(Saved entries)
* start *

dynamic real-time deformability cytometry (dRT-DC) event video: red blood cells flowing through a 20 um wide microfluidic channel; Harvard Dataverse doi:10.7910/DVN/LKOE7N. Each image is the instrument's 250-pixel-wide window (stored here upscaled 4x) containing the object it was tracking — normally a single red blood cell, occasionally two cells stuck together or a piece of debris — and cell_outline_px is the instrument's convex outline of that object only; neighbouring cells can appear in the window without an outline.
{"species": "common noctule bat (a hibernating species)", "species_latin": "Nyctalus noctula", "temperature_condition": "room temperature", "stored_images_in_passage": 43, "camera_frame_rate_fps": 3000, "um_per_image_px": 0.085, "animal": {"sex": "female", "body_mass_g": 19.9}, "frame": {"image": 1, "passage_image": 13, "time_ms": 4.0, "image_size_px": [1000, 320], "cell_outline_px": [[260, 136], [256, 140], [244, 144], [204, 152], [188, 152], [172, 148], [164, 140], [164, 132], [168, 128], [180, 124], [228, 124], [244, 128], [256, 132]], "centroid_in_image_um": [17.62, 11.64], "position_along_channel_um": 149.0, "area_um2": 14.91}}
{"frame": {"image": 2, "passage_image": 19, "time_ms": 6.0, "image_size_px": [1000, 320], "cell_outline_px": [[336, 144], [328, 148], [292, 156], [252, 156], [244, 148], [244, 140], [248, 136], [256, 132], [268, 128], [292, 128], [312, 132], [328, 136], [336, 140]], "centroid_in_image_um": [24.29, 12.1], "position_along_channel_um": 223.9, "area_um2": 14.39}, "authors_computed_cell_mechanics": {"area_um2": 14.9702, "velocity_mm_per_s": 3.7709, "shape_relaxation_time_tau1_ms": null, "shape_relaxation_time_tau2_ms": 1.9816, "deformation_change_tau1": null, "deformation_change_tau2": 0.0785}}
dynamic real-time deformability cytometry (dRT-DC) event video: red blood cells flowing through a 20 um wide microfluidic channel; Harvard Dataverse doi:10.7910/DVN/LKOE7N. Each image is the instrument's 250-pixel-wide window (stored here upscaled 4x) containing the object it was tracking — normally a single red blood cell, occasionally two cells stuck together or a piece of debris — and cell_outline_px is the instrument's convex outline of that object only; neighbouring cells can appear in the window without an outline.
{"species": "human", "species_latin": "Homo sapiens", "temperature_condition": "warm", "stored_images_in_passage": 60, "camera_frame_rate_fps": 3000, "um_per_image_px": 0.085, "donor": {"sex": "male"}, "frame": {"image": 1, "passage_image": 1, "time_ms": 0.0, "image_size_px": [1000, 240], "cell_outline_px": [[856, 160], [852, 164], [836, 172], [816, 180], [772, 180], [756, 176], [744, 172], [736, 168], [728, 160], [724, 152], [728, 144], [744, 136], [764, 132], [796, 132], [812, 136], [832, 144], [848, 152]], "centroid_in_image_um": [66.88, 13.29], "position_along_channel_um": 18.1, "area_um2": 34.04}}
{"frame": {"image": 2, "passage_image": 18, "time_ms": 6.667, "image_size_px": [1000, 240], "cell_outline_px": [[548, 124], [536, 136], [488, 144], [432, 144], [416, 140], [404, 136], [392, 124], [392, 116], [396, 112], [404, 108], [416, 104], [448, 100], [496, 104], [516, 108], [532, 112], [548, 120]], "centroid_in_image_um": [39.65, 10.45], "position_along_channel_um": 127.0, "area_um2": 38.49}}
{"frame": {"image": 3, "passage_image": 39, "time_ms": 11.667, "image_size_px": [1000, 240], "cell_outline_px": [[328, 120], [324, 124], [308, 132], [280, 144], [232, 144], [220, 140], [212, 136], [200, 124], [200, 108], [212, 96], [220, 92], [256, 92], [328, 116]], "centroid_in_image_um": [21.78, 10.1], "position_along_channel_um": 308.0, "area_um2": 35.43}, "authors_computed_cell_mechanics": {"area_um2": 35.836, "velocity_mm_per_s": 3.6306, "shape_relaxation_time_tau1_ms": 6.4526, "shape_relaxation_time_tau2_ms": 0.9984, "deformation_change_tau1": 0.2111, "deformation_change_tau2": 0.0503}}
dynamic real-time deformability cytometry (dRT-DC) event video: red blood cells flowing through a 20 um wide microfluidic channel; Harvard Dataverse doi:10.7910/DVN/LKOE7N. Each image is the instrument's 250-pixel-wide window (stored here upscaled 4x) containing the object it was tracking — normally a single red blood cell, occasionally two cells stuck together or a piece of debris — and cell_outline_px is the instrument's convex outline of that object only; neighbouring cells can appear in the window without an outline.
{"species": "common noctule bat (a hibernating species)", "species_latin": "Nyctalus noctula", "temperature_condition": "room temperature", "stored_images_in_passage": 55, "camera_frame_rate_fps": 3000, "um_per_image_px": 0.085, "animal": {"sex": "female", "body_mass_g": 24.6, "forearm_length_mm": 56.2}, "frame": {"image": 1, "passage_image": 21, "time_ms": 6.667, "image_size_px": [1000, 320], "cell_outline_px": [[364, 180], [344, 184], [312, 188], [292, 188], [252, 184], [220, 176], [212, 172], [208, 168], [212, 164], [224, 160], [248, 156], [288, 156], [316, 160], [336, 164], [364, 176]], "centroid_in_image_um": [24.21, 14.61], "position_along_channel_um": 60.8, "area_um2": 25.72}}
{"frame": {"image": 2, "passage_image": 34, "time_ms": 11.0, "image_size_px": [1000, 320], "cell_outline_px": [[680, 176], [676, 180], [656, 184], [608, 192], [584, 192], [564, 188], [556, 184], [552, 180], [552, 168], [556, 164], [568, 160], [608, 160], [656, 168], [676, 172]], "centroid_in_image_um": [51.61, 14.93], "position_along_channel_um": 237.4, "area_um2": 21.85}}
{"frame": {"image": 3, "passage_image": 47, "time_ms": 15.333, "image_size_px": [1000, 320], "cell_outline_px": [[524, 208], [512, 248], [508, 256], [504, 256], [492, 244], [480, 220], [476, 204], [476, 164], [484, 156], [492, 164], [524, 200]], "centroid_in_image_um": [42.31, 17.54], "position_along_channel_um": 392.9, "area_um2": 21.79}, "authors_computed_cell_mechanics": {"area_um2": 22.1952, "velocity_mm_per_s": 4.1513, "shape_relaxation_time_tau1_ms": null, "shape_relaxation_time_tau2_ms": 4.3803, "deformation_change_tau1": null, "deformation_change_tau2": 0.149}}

* end *

**Stated problem**
Give the complete listing a second time, exactly as it reads.

**Solved exercise**
dynamic real-time deformability cytometry (dRT-DC) event video: red blood cells flowing through a 20 um wide microfluidic channel; Harvard Dataverse doi:10.7910/DVN/LKOE7N. Each image is the instrument's 250-pixel-wide window (stored here upscaled 4x) containing the object it was tracking — normally a single red blood cell, occasionally two cells stuck together or a piece of debris — and cell_outline_px is the instrument's convex outline of that object only; neighbouring cells can appear in the window without an outline.
{"species": "common noctule bat (a hibernating species)", "species_latin": "Nyctalus noctula", "temperature_condition": "room temperature", "stored_images_in_passage": 43, "camera_frame_rate_fps": 3000, "um_per_image_px": 0.085, "animal": {"sex": "female", "body_mass_g": 19.9}, "frame": {"image": 1, "passage_image": 13, "time_ms": 4.0, "image_size_px": [1000, 320], "cell_outline_px": [[260, 136], [256, 140], [244, 144], [204, 152], [188, 152], [172, 148], [164, 140], [164, 132], [168, 128], [180, 124], [228, 124], [244, 128], [256, 132]], "centroid_in_image_um": [17.62, 11.64], "position_along_channel_um": 149.0, "area_um2": 14.91}}
{"frame": {"image": 2, "passage_image": 19, "time_ms": 6.0, "image_size_px": [1000, 320], "cell_outline_px": [[336, 144], [328, 148], [292, 156], [252, 156], [244, 148], [244, 140], [248, 136], [256, 132], [268, 128], [292, 128], [312, 132], [328, 136], [336, 140]], "centroid_in_image_um": [24.29, 12.1], "position_along_channel_um": 223.9, "area_um2": 14.39}, "authors_computed_cell_mechanics": {"area_um2": 14.9702, "velocity_mm_per_s": 3.7709, "shape_relaxation_time_tau1_ms": null, "shape_relaxation_time_tau2_ms": 1.9816, "deformation_change_tau1": null, "deformation_change_tau2": 0.0785}}
dynamic real-time deformability cytometry (dRT-DC) event video: red blood cells flowing through a 20 um wide microfluidic channel; Harvard Dataverse doi:10.7910/DVN/LKOE7N. Each image is the instrument's 250-pixel-wide window (stored here upscaled 4x) containing the object it was tracking — normally a single red blood cell, occasionally two cells stuck together or a piece of debris — and cell_outline_px is the instrument's convex outline of that object only; neighbouring cells can appear in the window without an outline.
{"species": "human", "species_latin": "Homo sapiens", "temperature_condition": "warm", "stored_images_in_passage": 60, "camera_frame_rate_fps": 3000, "um_per_image_px": 0.085, "donor": {"sex": "male"}, "frame": {"image": 1, "passage_image": 1, "time_ms": 0.0, "image_size_px": [1000, 240], "cell_outline_px": [[856, 160], [852, 164], [836, 172], [816, 180], [772, 180], [756, 176], [744, 172], [736, 168], [728, 160], [724, 152], [728, 144], [744, 136], [764, 132], [796, 132], [812, 136], [832, 144], [848, 152]], "centroid_in_image_um": [66.88, 13.29], "position_along_channel_um": 18.1, "area_um2": 34.04}}
{"frame": {"image": 2, "passage_image": 18, "time_ms": 6.667, "image_size_px": [1000, 240], "cell_outline_px": [[548, 124], [536, 136], [488, 144], [432, 144], [416, 140], [404, 136], [392, 124], [392, 116], [396, 112], [404, 108], [416, 104], [448, 100], [496, 104], [516, 108], [532, 112], [548, 120]], "centroid_in_image_um": [39.65, 10.45], "position_along_channel_um": 127.0, "area_um2": 38.49}}
{"frame": {"image": 3, "passage_image": 39, "time_ms": 11.667, "image_size_px": [1000, 240], "cell_outline_px": [[328, 120], [324, 124], [308, 132], [280, 144], [232, 144], [220, 140], [212, 136], [200, 124], [200, 108], [212, 96], [220, 92], [256, 92], [328, 116]], "centroid_in_image_um": [21.78, 10.1], "position_along_channel_um": 308.0, "area_um2": 35.43}, "authors_computed_cell_mechanics": {"area_um2": 35.836, "velocity_mm_per_s": 3.6306, "shape_relaxation_time_tau1_ms": 6.4526, "shape_relaxation_time_tau2_ms": 0.9984, "deformation_change_tau1": 0.2111, "deformation_change_tau2": 0.0503}}
dynamic real-time deformability cytometry (dRT-DC) event video: red blood cells flowing through a 20 um wide microfluidic channel; Harvard Dataverse doi:10.7910/DVN/LKOE7N. Each image is the instrument's 250-pixel-wide window (stored here upscaled 4x) containing the object it was tracking — normally a single red blood cell, occasionally two cells stuck together or a piece of debris — and cell_outline_px is the instrument's convex outline of that object only; neighbouring cells can appear in the window without an outline.
{"species": "common noctule bat (a hibernating species)", "species_latin": "Nyctalus noctula", "temperature_condition": "room temperature", "stored_images_in_passage": 55, "camera_frame_rate_fps": 3000, "um_per_image_px": 0.085, "animal": {"sex": "female", "body_mass_g": 24.6, "forearm_length_mm": 56.2}, "frame": {"image": 1, "passage_image": 21, "time_ms": 6.667, "image_size_px": [1000, 320], "cell_outline_px": [[364, 180], [344, 184], [312, 188], [292, 188], [252, 184], [220, 176], [212, 172], [208, 168], [212, 164], [224, 160], [248, 156], [288, 156], [316, 160], [336, 164], [364, 176]], "centroid_in_image_um": [24.21, 14.61], "position_along_channel_um": 60.8, "area_um2": 25.72}}
{"frame": {"image": 2, "passage_image": 34, "time_ms": 11.0, "image_size_px": [1000, 320], "cell_outline_px": [[680, 176], [676, 180], [656, 184], [608, 192], [584, 192], [564, 188], [556, 184], [552, 180], [552, 168], [556, 164], [568, 160], [608, 160], [656, 168], [676, 172]], "centroid_in_image_um": [51.61, 14.93], "position_along_channel_um": 237.4, "area_um2": 21.85}}
{"frame": {"image": 3, "passage_image": 47, "time_ms": 15.333, "image_size_px": [1000, 320], "cell_outline_px": [[524, 208], [512, 248], [508, 256], [504, 256], [492, 244], [480, 220], [476, 204], [476, 164], [484, 156], [492, 164], [524, 200]], "centroid_in_image_um": [42.31, 17.54], "position_along_channel_um": 392.9, "area_um2": 21.79}, "authors_computed_cell_mechanics": {"area_um2": 22.1952, "velocity_mm_per_s": 4.1513, "shape_relaxation_time_tau1_ms": null, "shape_relaxation_time_tau2_ms": 4.3803, "deformation_change_tau1": null, "deformation_change_tau2": 0.149}}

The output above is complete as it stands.